= Chuck Roberts =

American broadcast journalist

Charles S. Roberts (born October 25, 1950, Santa Fe, New Mexico) is an American broadcast journalist, most notable for being the former weekday news anchor on Headline News, based at CNN's world headquarters in Atlanta, Georgia. He was the longest-serving anchor among the CNN networks, anchoring weekday broadcasts on what would later be known as HLN from that network's debut as CNN2 on January 1, 1982—when he was the first anchor on its airwaves—until his retirement on July 30, 2010.

From 1973–1975, Roberts anchored the evening news at KRGV-TV in Texas. Before joining KRGV, he was a newscaster at WHB Radio in Kansas City, Missouri from 1971–1973. From 1970–1971, he anchored morning newscasts at KOMU-TV, the NBC affiliate in Columbia, Missouri.

During his time at Headline News, Roberts led the network's coverage for each national election. In 1989, Roberts reported from a rooftop in Charleston, South Carolina, on Hurricane Hugo's arrival. In 1985, he reported live on the trial of Wayne Williams, who was convicted in the Atlanta child murders case. In 2003, the U.S. Army Forces Command in Atlanta asked Roberts to host the 228th birthday celebration of the U.S. Army.

Before joining Headline News, Roberts was the principal weeknight anchor at KMTV in Omaha, Nebraska. During that time, he conducted an exclusive interview with serial killer Caril Ann Fugate for KMTV and flew aboard the Strategic Air Command post-nuclear-attack airborne command post "Looking Glass".

Roberts is a member of the Atlanta Press Club and the National Society of Professional Journalists. He is a recipient of the 1971 University of Missouri Faculty/Student Award for Outstanding Journalism and, in 1998, was inducted into the New Mexico Military Institute's Hall of Fame for "lifetime achievement in service to the ideals of America."

Roberts is a graduate of the New Mexico Military Institute (NMMI), a State of New Mexico supported educational institution located in Roswell, New Mexico. He earned a bachelor's degree in journalism from the University of Missouri. He volunteers with Project for Humanity causes in Atlanta.
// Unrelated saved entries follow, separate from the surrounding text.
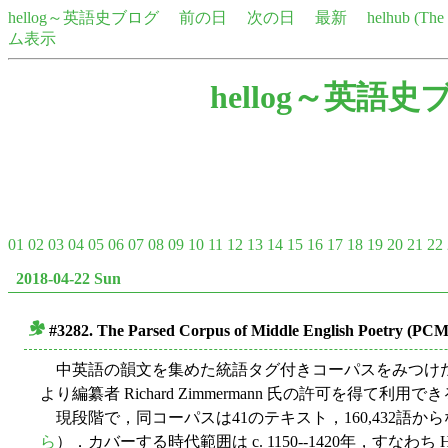
hellog～英語史ブログ
前の日
次の日
最新
helhub (Th
ム表示
hellog～英語史
01
02
03
04
05
06
07
08
09
10
11
12
13
14
15
16
17
18
19
20
21
22
2018-04-22 Sun
#3282. The Parsed Corpus of Middle English Poetry (PC
■
中英語の韻文を集めた統語タグ付きコーパスをみつけ
より編纂者 Richard Zimmermann 氏の許可を得て利用で
現段階で，同コーパスは41のテキスト，160,432語
ら
）．カバーする時代範囲は c. 1150--1420年，すなわち Helsi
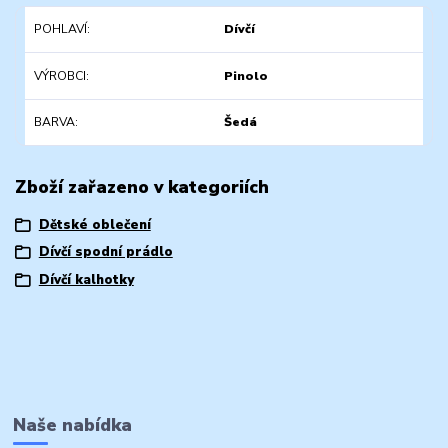
POHLAVÍ
Dívčí
VÝROBCI
Pinolo
BARVA
Šedá
Zboží zařazeno v kategoriích
Dětské oblečení
Dívčí spodní prádlo
Dívčí kalhotky
Naše nabídka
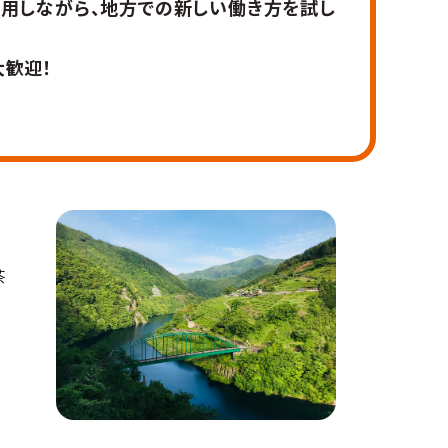
用しながら、地方での新しい働き方を試し
歓迎！
茶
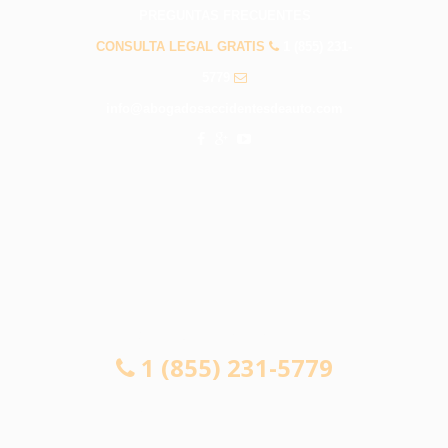
PREGUNTAS FRECUENTES
CONSULTA LEGAL GRATIS
1 (855) 231-
5779
info@abogadosaccidentesdeauto.com
CONSULTA LEGAL GRATIS
1 (855) 231-5779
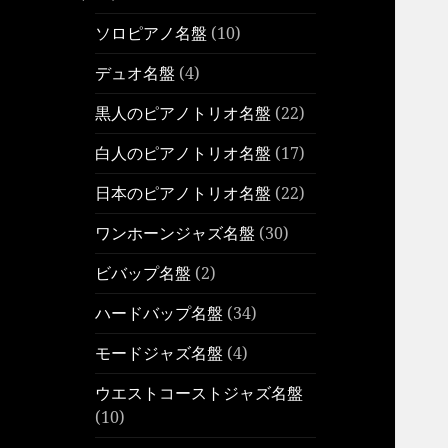
ソロピアノ名盤
(10)
デュオ名盤
(4)
黒人のピアノトリオ名盤
(22)
白人のピアノトリオ名盤
(17)
日本のピアノトリオ名盤
(22)
ワンホーンジャズ名盤
(30)
ビバップ名盤
(2)
ハードバップ名盤
(34)
モードジャズ名盤
(4)
ウエストコーストジャズ名盤
(10)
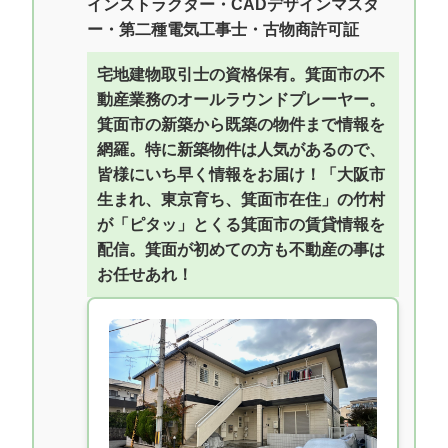
インストラクター・CADデザインマスタ
ー・第二種電気工事士・古物商許可証
宅地建物取引士の資格保有。箕面市の不
動産業務のオールラウンドプレーヤー。
箕面市の新築から既築の物件まで情報を
網羅。特に新築物件は人気があるので、
皆様にいち早く情報をお届け！「大阪市
生まれ、東京育ち、箕面市在住」の竹村
が「ピタッ」とくる箕面市の賃貸情報を
配信。箕面が初めての方も不動産の事は
お任せあれ！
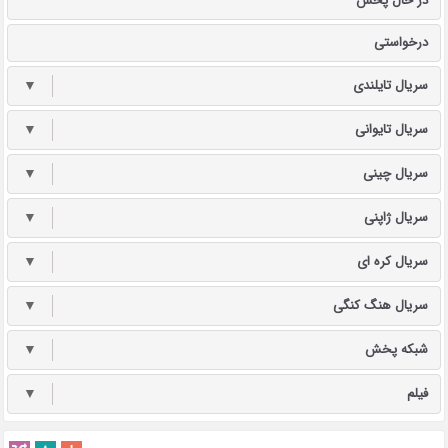
در حال پخش
درخواستی
سریال تایلندی
▼
سریال تایوانی
▼
سریال چینی
▼
سریال ژاپنی
▼
سریال کره ای
▼
سریال هنگ کنگی
▼
شبکه پخش
▼
فیلم
▼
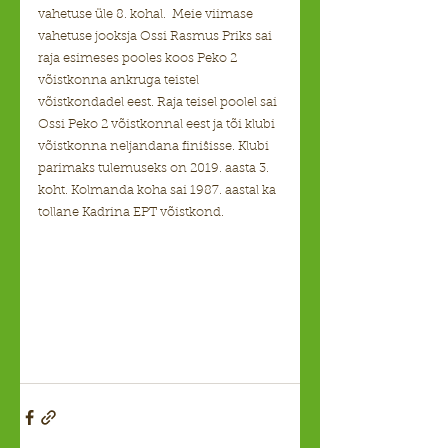
vahetuse üle 8. kohal.  Meie viimase 
vahetuse jooksja Ossi Rasmus Priks sai 
raja esimeses pooles koos Peko 2 
võistkonna ankruga teistel 
võistkondadel eest. Raja teisel poolel sai 
Ossi Peko 2 võistkonnal eest ja tõi klubi 
võistkonna neljandana finiŝisse. Klubi 
parimaks tulemuseks on 2019. aasta 3. 
koht. Kolmanda koha sai 1987. aastal ka 
tollane Kadrina EPT võistkond.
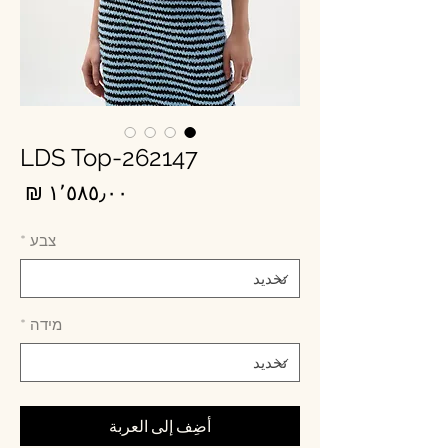
LDS Top-262147
الس
צבע
*
מידה
*
أضِف إلى العربة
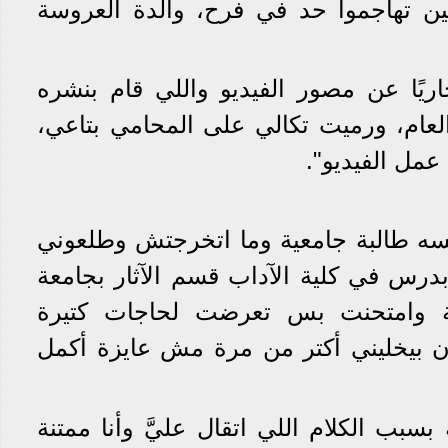
ين تهاجموا حد في فرح، والدة العروسة
ريًا عن مصور الفيديو واللي قام بنشره
العام، ورميت تكالي على المحامي بتاعي،
عمل الفيديو".
لسه طالبة جامعية وما اتخرجتش وطلعوني
بدرس في كلية الآداب قسم الآثار بجامعة
عة وامتحنت بس تعرضت لحاجات كتيرة
ن بيخليني أكتر من مرة مش عايزة أكمل
سبب الكلام اللي اتقال عليَّ وأنا ممتنة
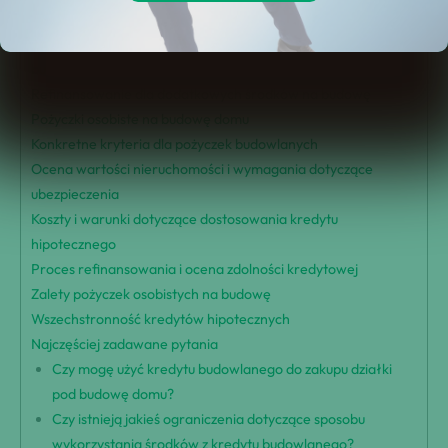
Kredyty hipoteczne na budowę domu
Zwiększanie istniejących kredytów hipotecznych na cele
budowlane
Refinansowanie dla dodatkowych środków na budowę
Pożyczki osobiste na budowę domu
Konkretne kryteria dla pożyczek budowlanych
Ocena wartości nieruchomości i wymagania dotyczące
ubezpieczenia
Koszty i warunki dotyczące dostosowania kredytu
hipotecznego
Proces refinansowania i ocena zdolności kredytowej
Zalety pożyczek osobistych na budowę
Wszechstronność kredytów hipotecznych
Najczęściej zadawane pytania
Czy mogę użyć kredytu budowlanego do zakupu działki
pod budowę domu?
Czy istnieją jakieś ograniczenia dotyczące sposobu
wykorzystania środków z kredytu budowlanego?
Roberts became known nationally in the summer of 2006 for referring in a question to Connecticut Senate candidate Ned Lamont as the "al-Qaeda" candidate. However, a Google search on August 12, 2006, showed no reference on the Internet in which someone referred to Lamont as such. Nevertheless, Roberts' comment led to calls in the blogosphere for an apology. On August 13, 2006, Arianna Huffington, in an interview with CNN, demanded that Roberts be held accountable for his comment and wondered why he wasn't "demoted to covering Paris Hilton or entertainment news where the truth doesn't matter.". Roberts apologized on air to Lamont during the afternoon of August 15, 2006, saying, "...I posed [the question] badly, stupidly..."

Today, Roberts works at WYAY Newsradio 106.7 in Atlanta, and serves as a consultant to them and its owner, Cumulus Media. He also provides reports for the station.